**EXERCISE**
Please output the entries that follow exactly, without a single image.

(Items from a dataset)
※ ※ ※

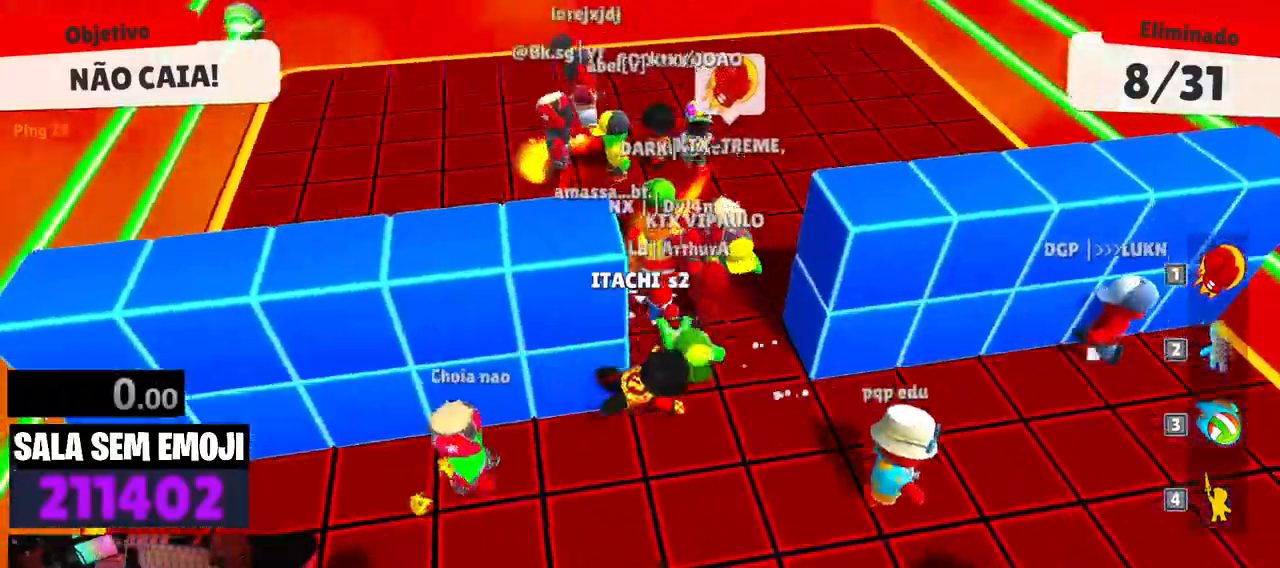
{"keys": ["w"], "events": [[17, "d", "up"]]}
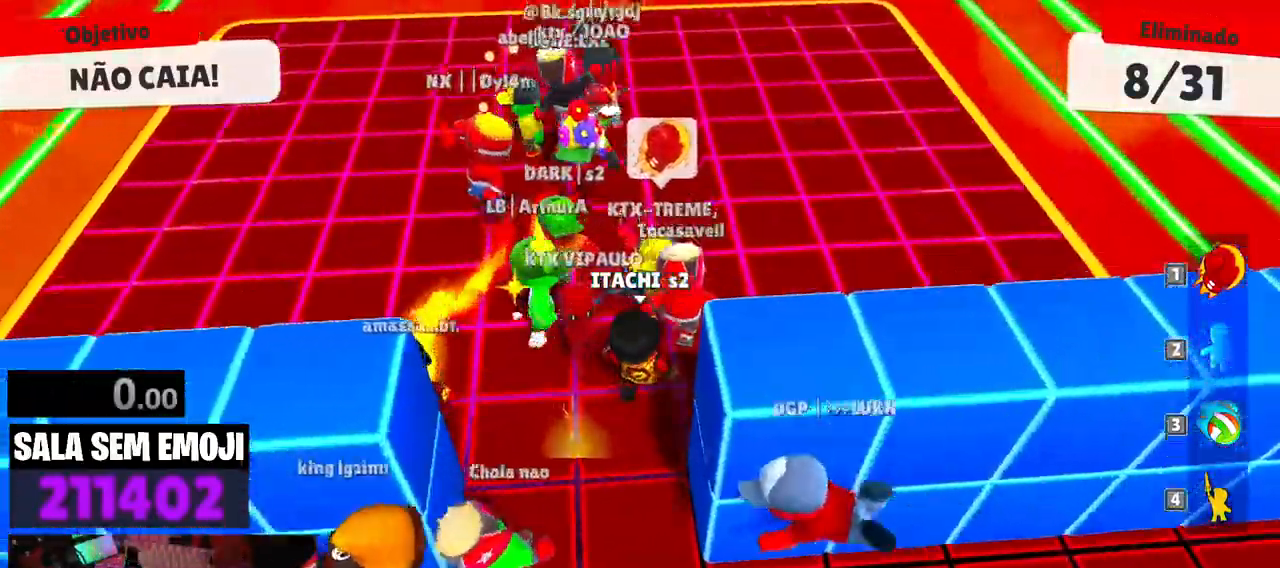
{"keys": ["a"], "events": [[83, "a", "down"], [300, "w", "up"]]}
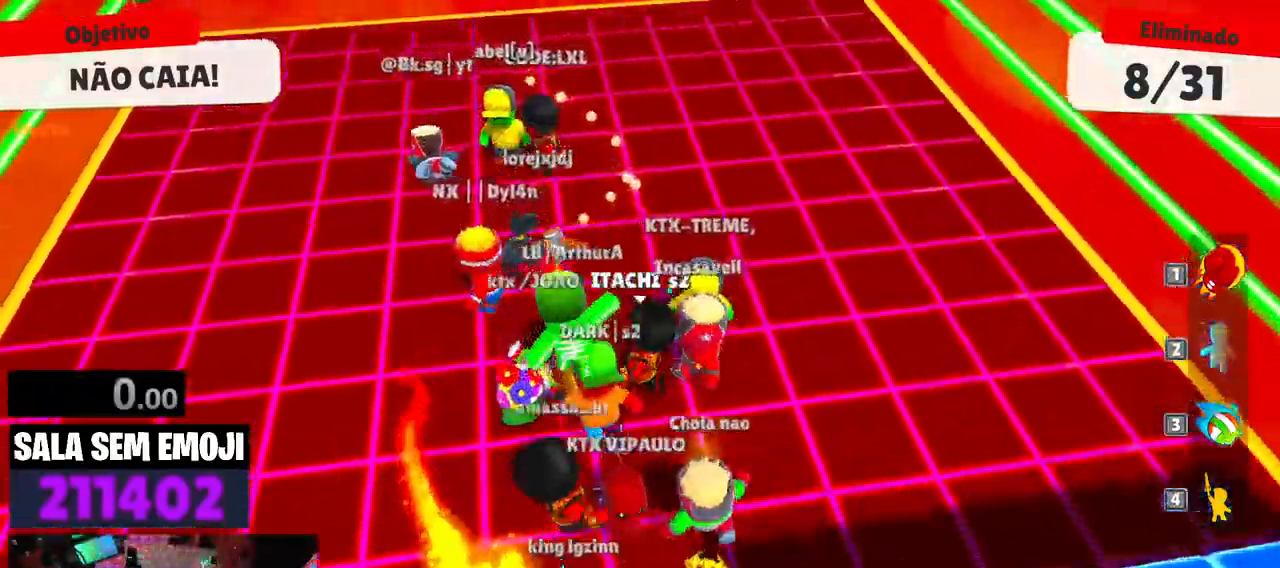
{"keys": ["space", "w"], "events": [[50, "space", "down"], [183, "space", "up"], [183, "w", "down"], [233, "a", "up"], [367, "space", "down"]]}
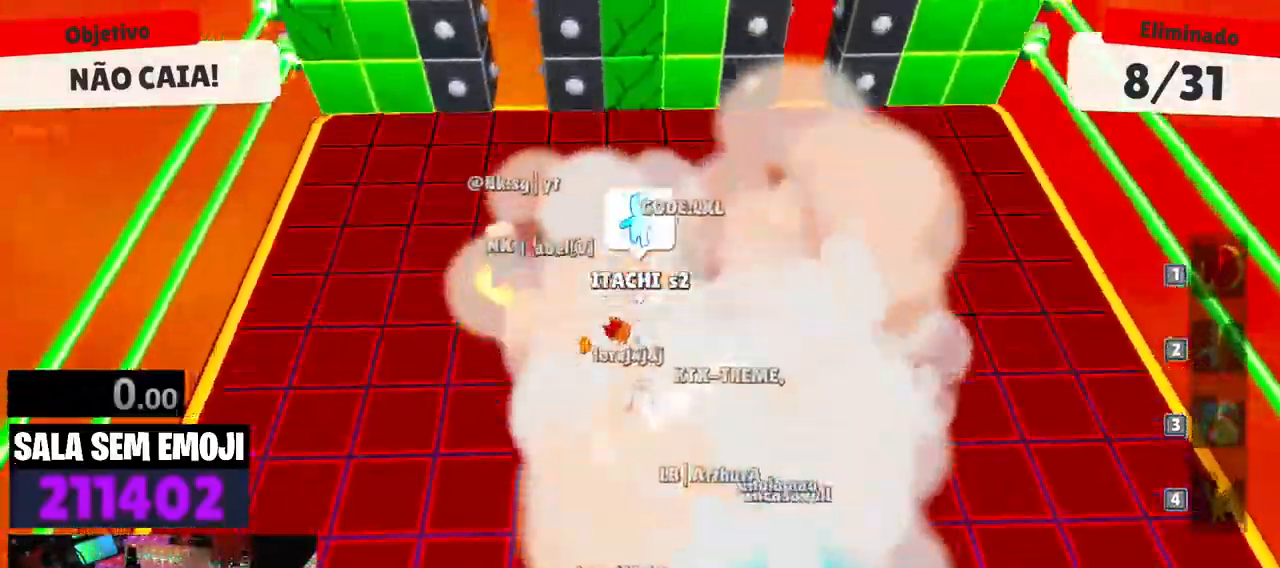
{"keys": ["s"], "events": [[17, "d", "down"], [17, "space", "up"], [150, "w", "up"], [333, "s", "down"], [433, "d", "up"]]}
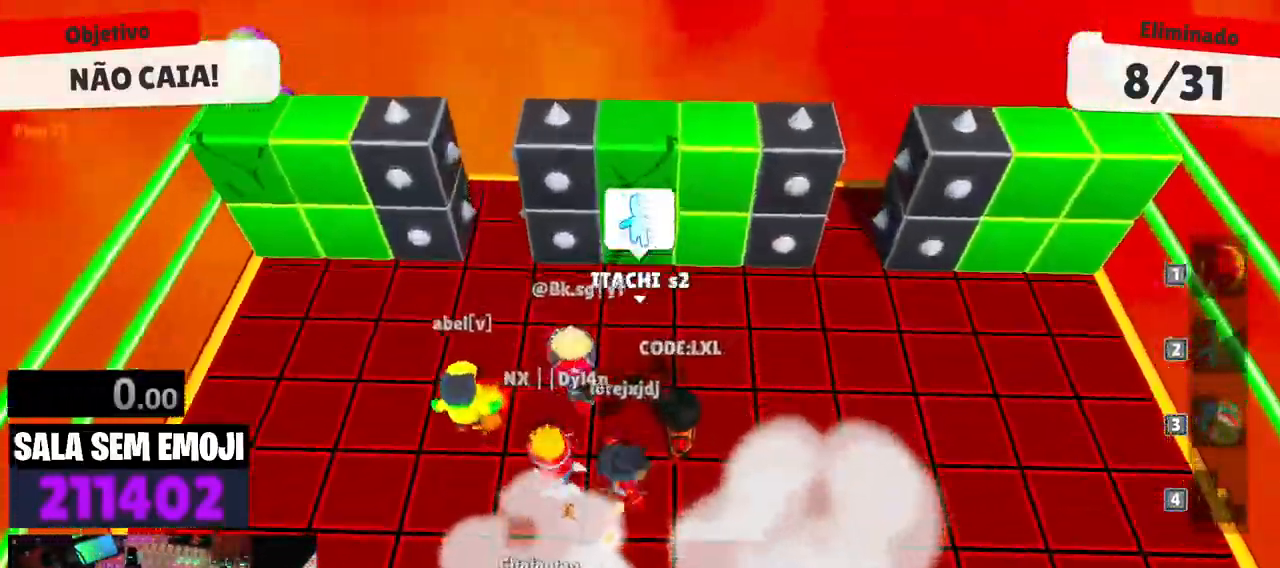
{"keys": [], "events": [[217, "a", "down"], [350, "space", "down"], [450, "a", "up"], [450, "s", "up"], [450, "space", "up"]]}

※ ※ ※

**YOUR RESPONSE**
{"keys": ["w"], "events": [[17, "d", "up"]]}
{"keys": ["a"], "events": [[83, "a", "down"], [300, "w", "up"]]}
{"keys": ["space", "w"], "events": [[50, "space", "down"], [183, "space", "up"], [183, "w", "down"], [233, "a", "up"], [367, "space", "down"]]}
{"keys": ["s"], "events": [[17, "d", "down"], [17, "space", "up"], [150, "w", "up"], [333, "s", "down"], [433, "d", "up"]]}
{"keys": [], "events": [[217, "a", "down"], [350, "space", "down"], [450, "a", "up"], [450, "s", "up"], [450, "space", "up"]]}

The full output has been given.